Swedish environmental and business magazine (1973–2016)

Miljöaktuellt was a monthly environmental and business magazine published in Stockholm, Sweden. It existed between 1973 and 2016. It was subtitled as Naturvårdsverkets tidning until 2015.

==History and profile==
Miljöaktuellt was first published in Solna in 1973. Its headquarters was moved to Stockholm in 1995. The magazine was published eleven issues per year on a monthly basis.

Miljöaktuellt was published by Naturvårdsverket, and during this period it was official organ of the Swedish Environmental Protection Agency. The magazine was redesigned on 14 May 2003 to cover more content from the Agency. Because it had been an independent publication and the agency did not have any influence on its content until that date.

Its publisher was the International Data Group (IDG) Sweden from 2007 to 2015. Bonnier bought the magazine in September 2015. Its headquarters was in Stockholm.

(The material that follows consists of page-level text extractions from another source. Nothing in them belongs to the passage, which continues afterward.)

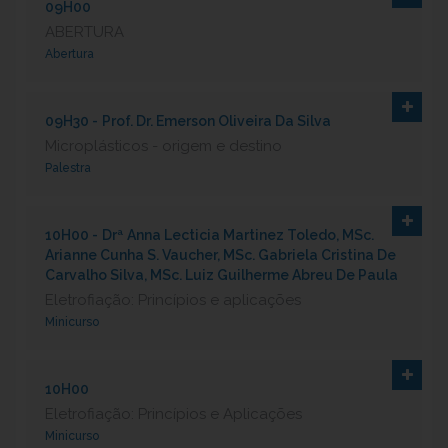
09H00
ABERTURA
Abertura
09H30 -
Prof. Dr. Emerson Oliveira Da Silva
Microplásticos - origem e destino
Palestra
10H00 -
Drª Anna Lecticia Martinez Toledo, MSc.
Arianne Cunha S. Vaucher, MSc. Gabriela Cristina De
Carvalho Silva, MSc. Luiz Guilherme Abreu De Paula
Eletrofiação: Princípios e aplicações
Minicurso
10H00
Eletrofiação: Princípios e Aplicações
Minicurso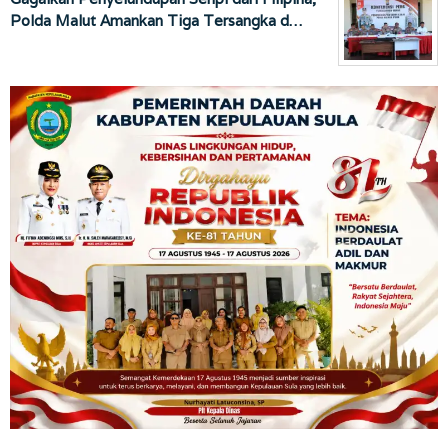
Polda Malut Amankan Tiga Tersangka d…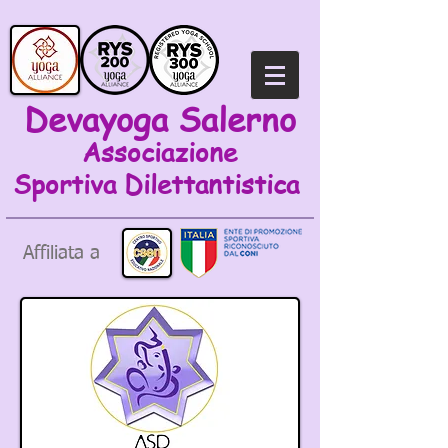
Devayoga Salerno
Associazione
Sportiva
Dilettantistica
Affiliata a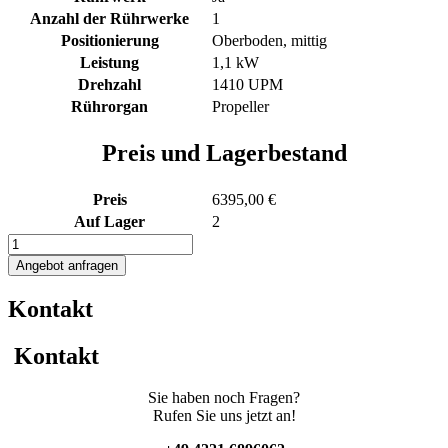
Anzahl der Rührwerke
1
Positionierung
Oberboden, mittig
Leistung
1,1 kW
Drehzahl
1410 UPM
Rührorgan
Propeller
Preis und Lagerbestand
Preis
6395,00 €
Auf Lager
2
1500L
Edelstahl
Angebot anfragen
Transportbehälter
mit
Kontakt
Propellerrührwerk
Menge
Kontakt
Sie haben noch Fragen?
Rufen Sie uns jetzt an!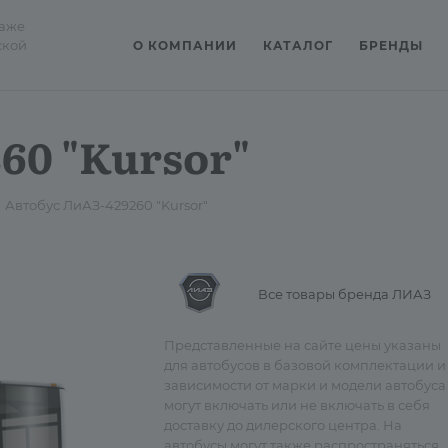
даже
ской
О КОМПАНИИ
КАТАЛОГ
БРЕНДЫ
60 "Kursor"
Автобус ЛиАЗ-429260 "Kursor"
Все товары бренда ЛИАЗ
Представленные на сайте цены указаны
для автобусов в базовой комплектации и
зависимости от марки и модели автобуса
могут включать или не включать в себя
доставку до дилерского центра. На
автобусы могут также распространяться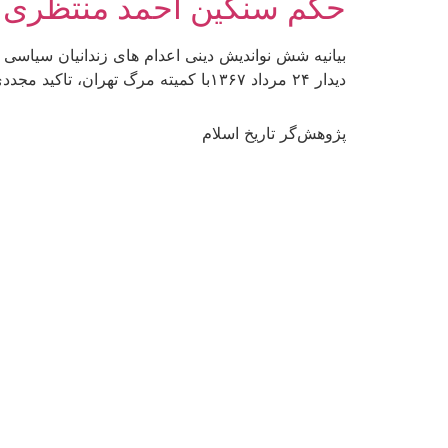
حکم سنگین احمد منتظری 
دیدار ۲۴ مرداد ۱۳۶۷با کمیته مرگ تهران، تاکید مجددی بر خلاف قانون و خلاف شرع بودن آن اعدام ها از سوی قائم مقام وقت رهبری و یکی از […]
پژوهش‌گر تاریخ اسلام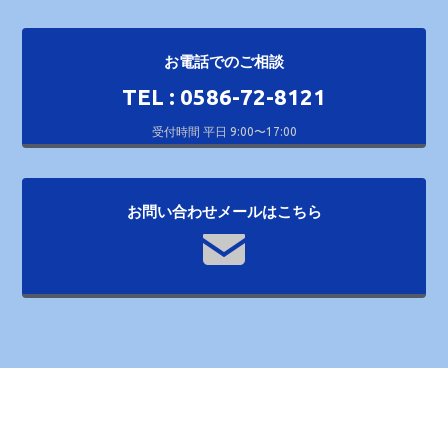
お電話でのご相談
TEL : 0586-72-8121
受付時間 平日 9:00〜17:00
お問い合わせメールはこちら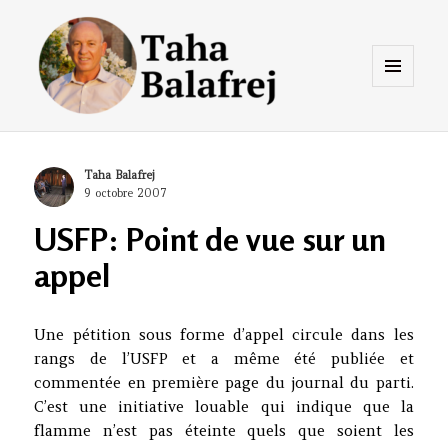
Menu
et
widgets
Taha Balafrej Blog
Author
Taha Balafrej
Posted
9 octobre 2007
on
USFP: Point de vue sur un
appel
Une pétition sous forme d’appel circule dans les
rangs de l’USFP et a même été publiée et
commentée en première page du journal du parti.
C’est une initiative louable qui indique que la
flamme n’est pas éteinte quels que soient les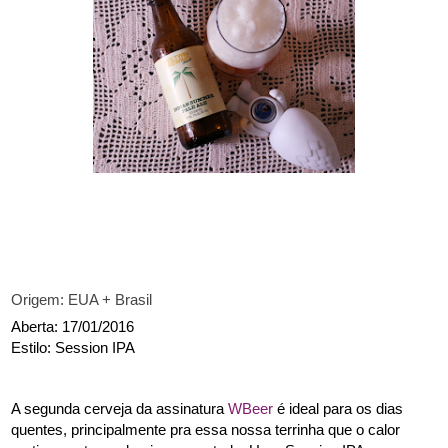
Origem: EUA + Brasil
Aberta: 17/01/2016
Estilo: Session IPA
A segunda cerveja da assinatura 
WBeer
 é ideal para os dias 
quentes, principalmente pra essa nossa terrinha que o calor 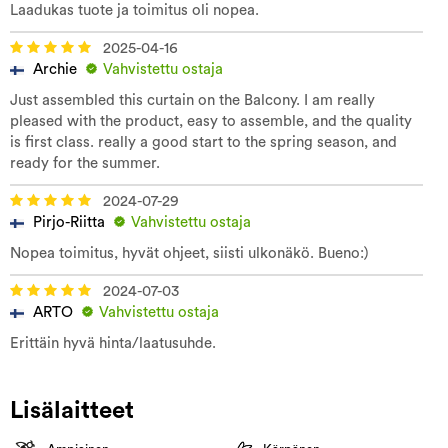
Laadukas tuote ja toimitus oli nopea.
2025-04-16
Archie
Vahvistettu ostaja
Just assembled this curtain on the Balcony. I am really
pleased with the product, easy to assemble, and the quality
is first class. really a good start to the spring season, and
ready for the summer.
2024-07-29
Pirjo-Riitta
Vahvistettu ostaja
Nopea toimitus, hyvät ohjeet, siisti ulkonäkö. Bueno:)
2024-07-03
ARTO
Vahvistettu ostaja
Erittäin hyvä hinta/laatusuhde.
Lisälaitteet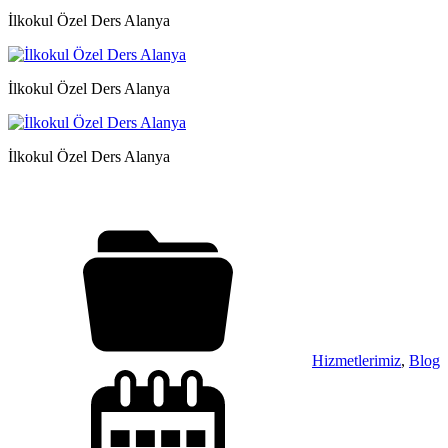
İlkokul Özel Ders Alanya
İlkokul Özel Ders Alanya
İlkokul Özel Ders Alanya
Hizmetlerimiz
,
Blog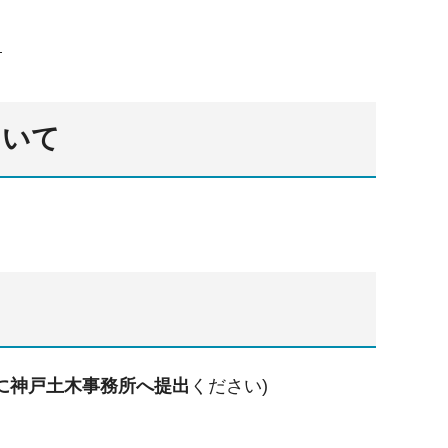
。
）
ついて
でに神戸土木事務所へ提出
ください)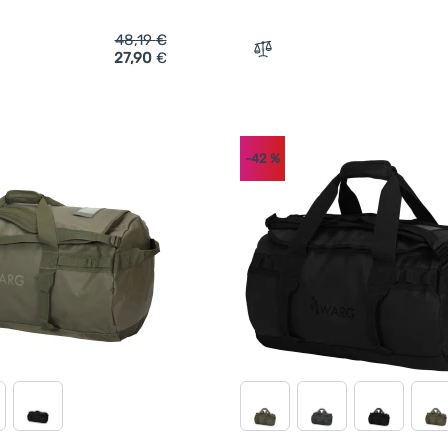
48,19
€
27,90
€
ich 'Reisetasche Warg Transit Duffel 35l' hinzufügen
Zum Vergleich 'Reisetasch
-42
%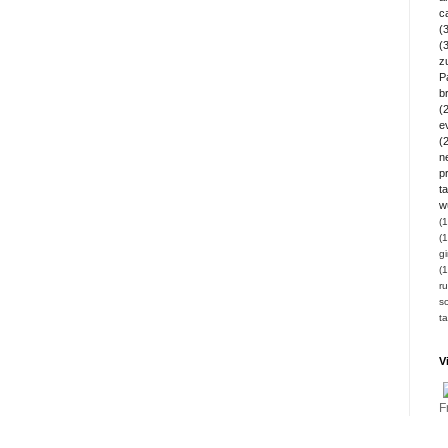
c
(
(
z
P
b
(
e
(
n
pr
ta
w
(1
(1
gi
(1
ru
so
t
V
F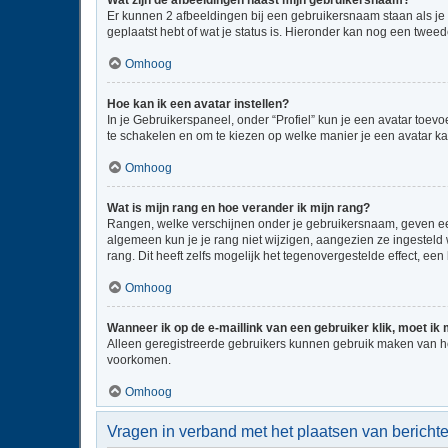
Wat zijn de afbeeldingen naast mijn gebruikersnaam?
Er kunnen 2 afbeeldingen bij een gebruikersnaam staan als je be
geplaatst hebt of wat je status is. Hieronder kan nog een tweed
Omhoog
Hoe kan ik een avatar instellen?
In je Gebruikerspaneel, onder “Profiel” kun je een avatar toe
te schakelen en om te kiezen op welke manier je een avatar ka
Omhoog
Wat is mijn rang en hoe verander ik mijn rang?
Rangen, welke verschijnen onder je gebruikersnaam, geven een 
algemeen kun je je rang niet wijzigen, aangezien ze ingestel
rang. Dit heeft zelfs mogelijk het tegenovergestelde effect, e
Omhoog
Wanneer ik op de e-maillink van een gebruiker klik, moet i
Alleen geregistreerde gebruikers kunnen gebruik maken van he
voorkomen.
Omhoog
Vragen in verband met het plaatsen van bericht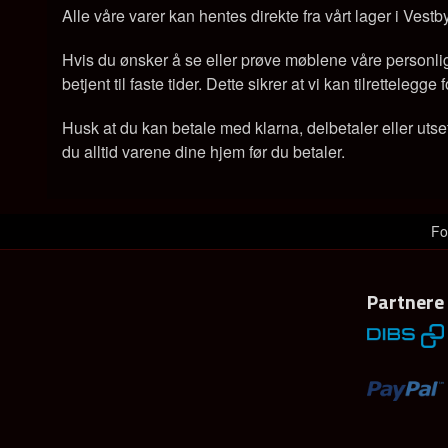
Alle våre varer kan hentes direkte fra vårt lager i Vestb
Hvis du ønsker å se eller prøve møblene våre personlig, 
betjent til faste tider. Dette sikrer at vi kan tilrettelegg
Husk at du kan betale med klarna, delbetaler eller utse
du alltid varene dine hjem før du betaler.
Fo
Partnere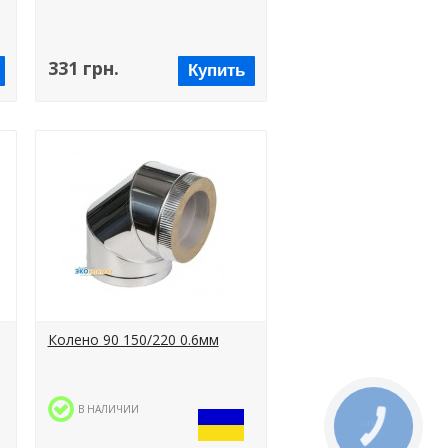
331 грн.
Купить
Колено 90 150/220 0.6мм
В НАЛИЧИИ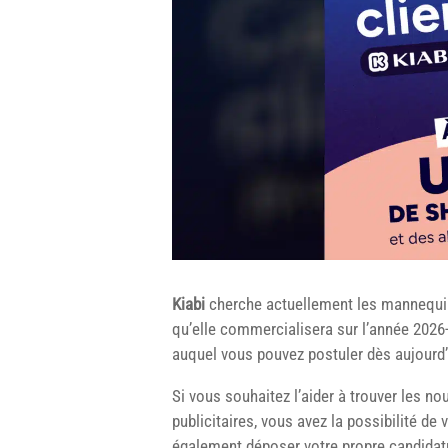
Kiabi
cherche actuellement les mannequins
qu’elle commercialisera sur l’année 2026-
auquel vous pouvez postuler dès aujourd’h
Si vous souhaitez l’aider à trouver les 
publicitaires, vous avez la possibilité d
également déposer votre propre candidatu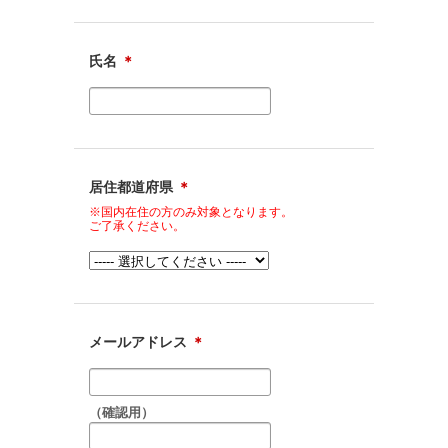
氏名
＊
居住都道府県
＊
※国内在住の方のみ対象となります。
ご了承ください。
メールアドレス
＊
（確認用）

The magazine dealt with environmental issues and offered business-like solutions focusing on social responsibility and sustainable development. During its existence the magazine published the list of the most influential people on environmental issues in Sweden. The other ranking by the magazine was the Environment Municipality of the Year.

Mikael Salo was the editor-in-chief of Miljöaktuellt.

In 2008 Miljöaktuellt had 19,000 readers. In 2016 the magazine ceased publication.